New Video By Bruce Sudano “In Shadowland”

Press play on “In Shadowland,” the newest clip from pop-rock singer-songwriter Bruce Sudano, and within thirty seconds, you’ll know you’re looking at a work of art. Every detail in the video has been thoughtfully considered, each shot is carefully composed, and each scene is cleverly arranged. As is often true in the very best music videos, there’s a play of color, light, shape, and perspective that’s absolutely singular. The peculiar magic of the video is contained in the small things: the silhouette of a woman against a pink and white tower block, the geometric shape of her single earring, the shadow of a potted fern in a patch of angled sunlight, the slow closing of a shutter. It’s all hypnotic, hushed, a secret language whispered to the viewer that becomes clearer as the video’s narrative unfolds.

And it isn’t even the spectacular stuff. There are hints of it in the first few moments of “In Shadowland,” but they won’t prepare you for the truly astounding, mesmerizing special effects generated by VFX-3D wizard Claudio Bellini. Director Furio Ganz has matched Bruce Sudano’s music with images that are simultaneously psychedelic and intimate and find a middle ground between the personal and the cosmic. They’re calling the clip “illusionary,” and it won’t take long for you to know exactly what they mean by that.

In its intricacy, depth, intelligence, strange radiance, and infinite replayability, the video is a perfect match for the song. Longtime fans know that Bruce Sudano has always been ambitious – he’s a master soundscaper – but with “In Shadowland,” he’s outdone himself. Everything about the song is designed to draw the listener in deeper: the hushed quality of Sudano’s vocals, the enveloping thrum of his guitar, the preternatural balance of the arrangement, and the intriguing lyrics. As a teaser for his upcoming album Ode To A Nightingale, it’s hard to imagine anything better.

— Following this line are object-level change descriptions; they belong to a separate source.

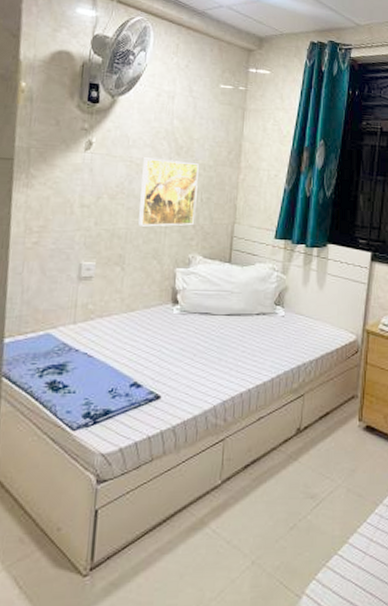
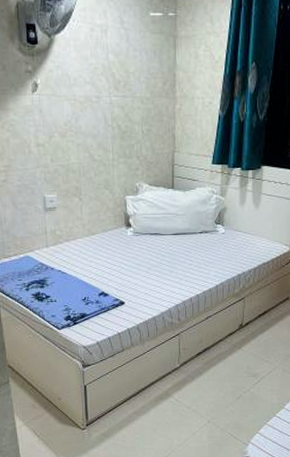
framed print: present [137,157,199,227] -> none [85,95,138,160]

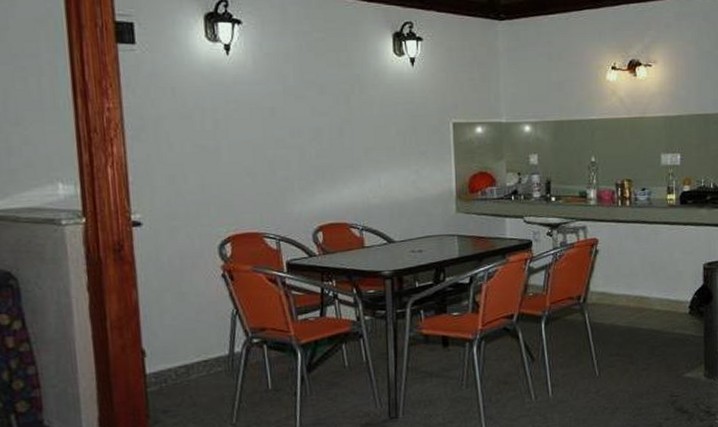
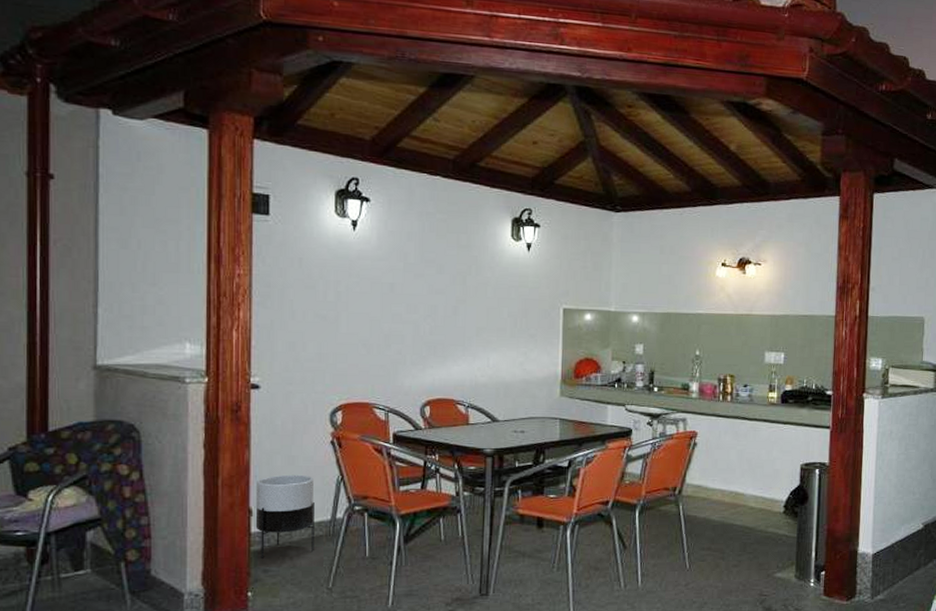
planter: none [147,311,214,399] -> present [255,474,315,558]

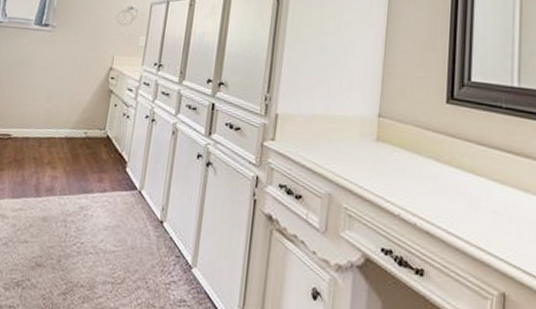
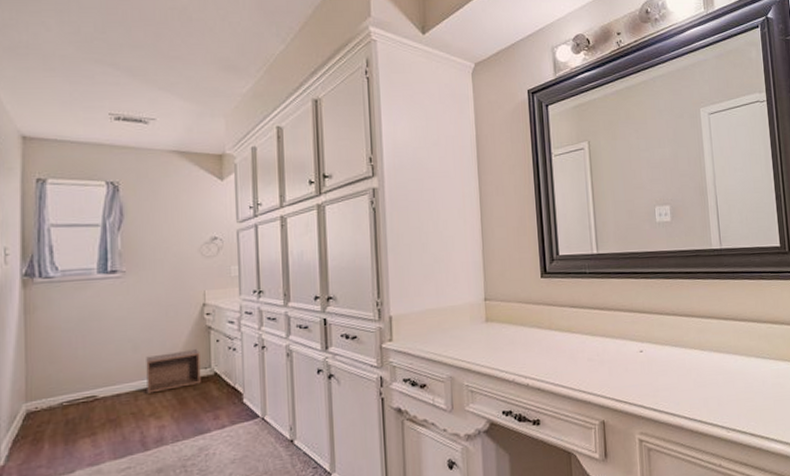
cabinet: none [49,107,99,144] -> present [146,349,201,394]

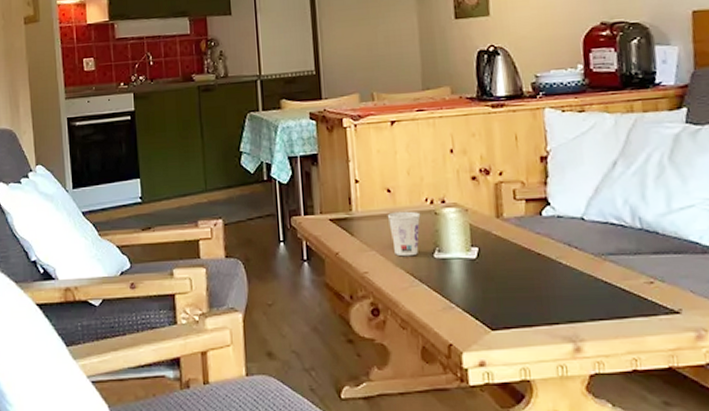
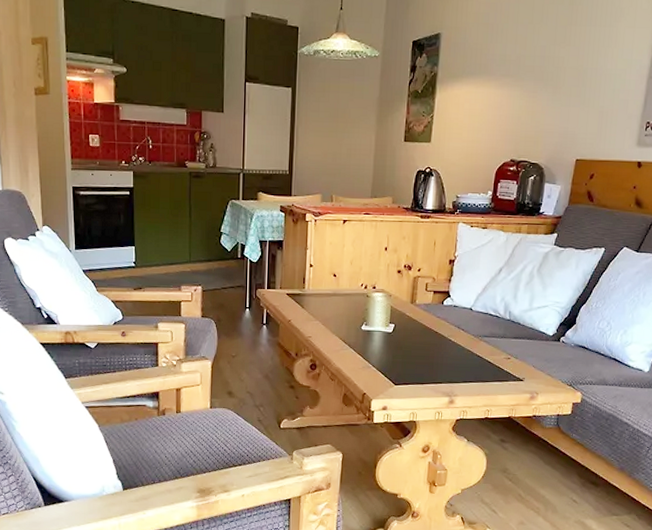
cup: present [387,211,421,257] -> none [331,292,356,327]

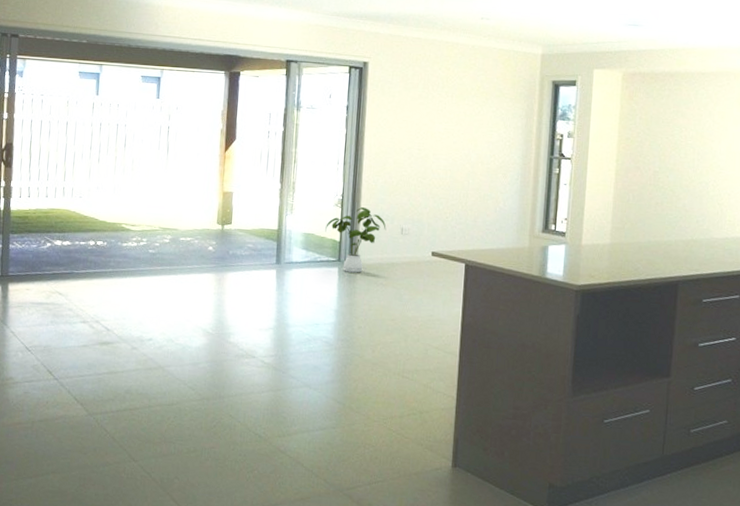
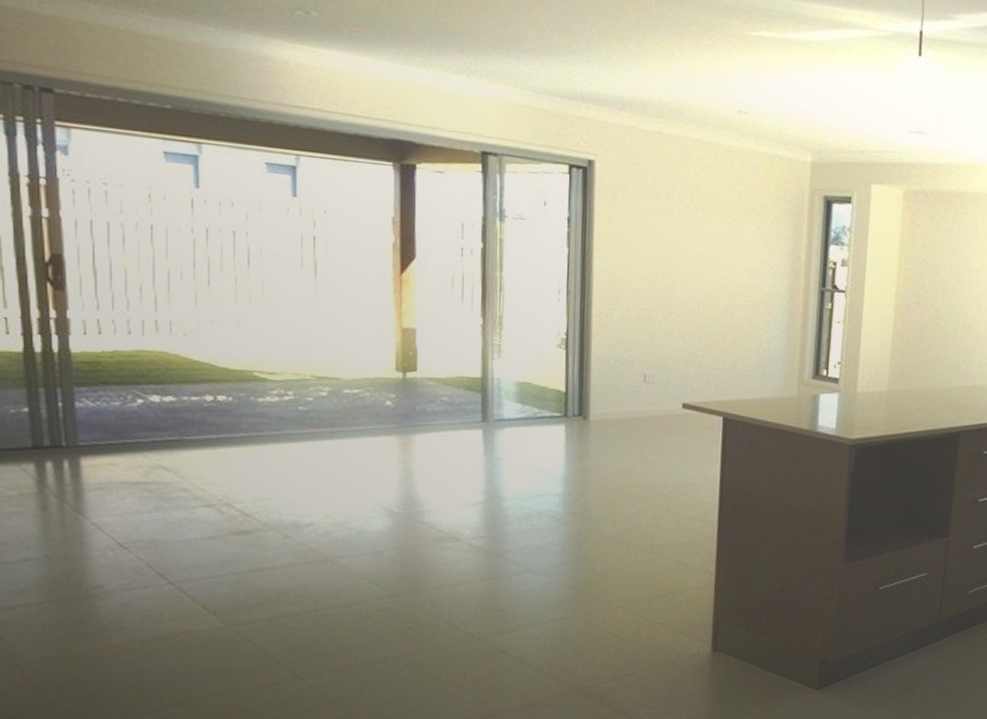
house plant: present [325,207,386,273] -> none [546,349,625,431]

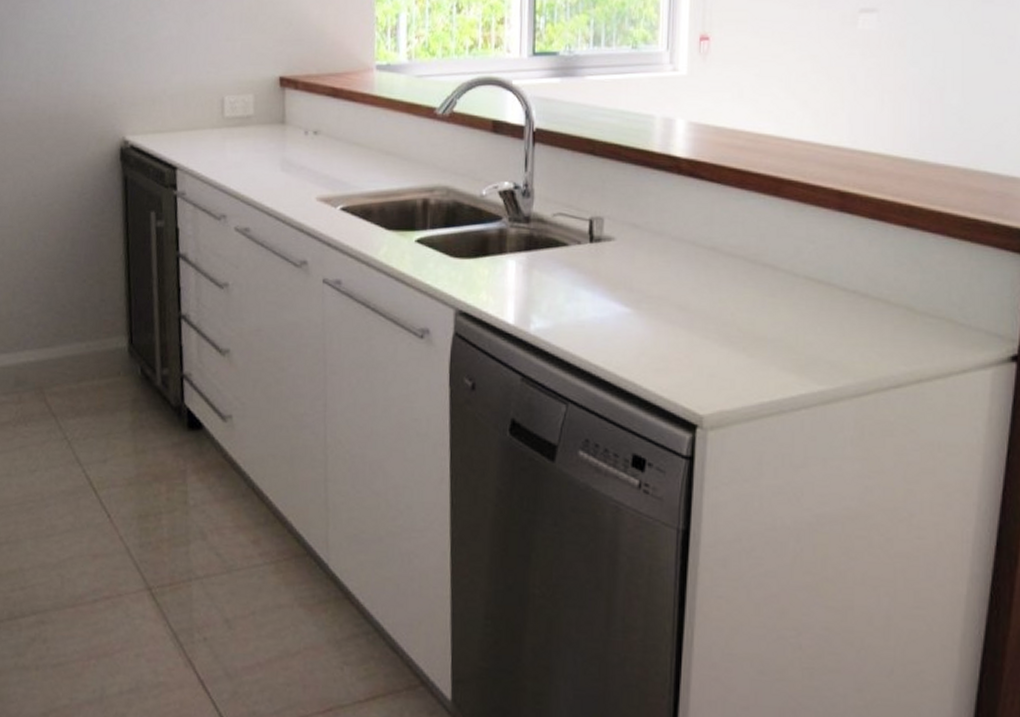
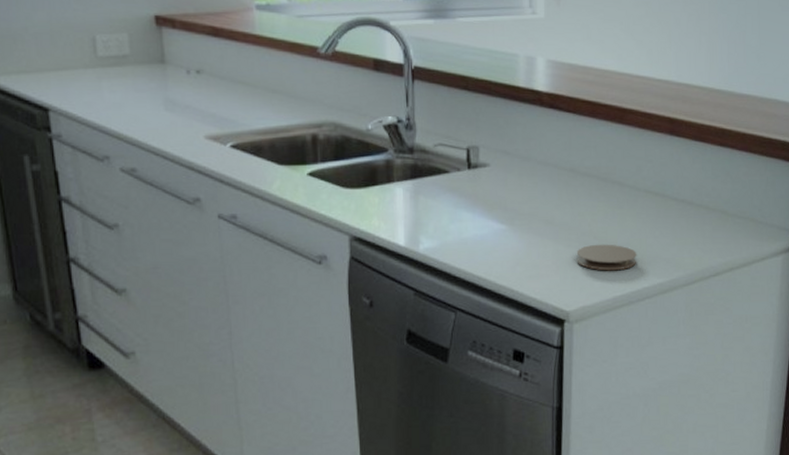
coaster: none [714,337,792,372] -> present [576,244,637,271]

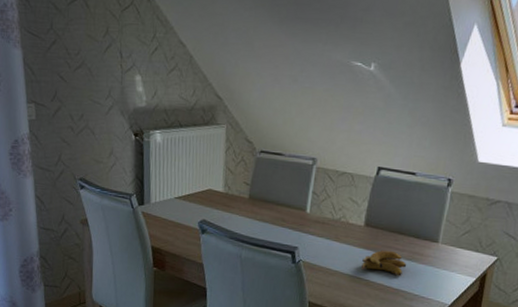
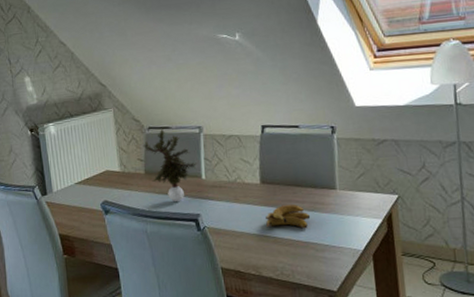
potted plant: none [251,155,305,232] -> present [143,129,198,203]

Sudano only appears on the screen of a cellphone in the “In Shadowland” video — but that phone has some astonishing capabilities, and it’s strongly implied that he’s the reason for that. Venetian-born film actress Maria Roveran [Small Homeland, Resina] is the possessor of that cellphone, and the camera follows her as she races from a city street to a country meadow. There, the phone in her hands becomes the carrier of an otherworldly message — one that takes a bizarre and beautiful shape in the sky overhead and threatens to overwhelm her with wonder.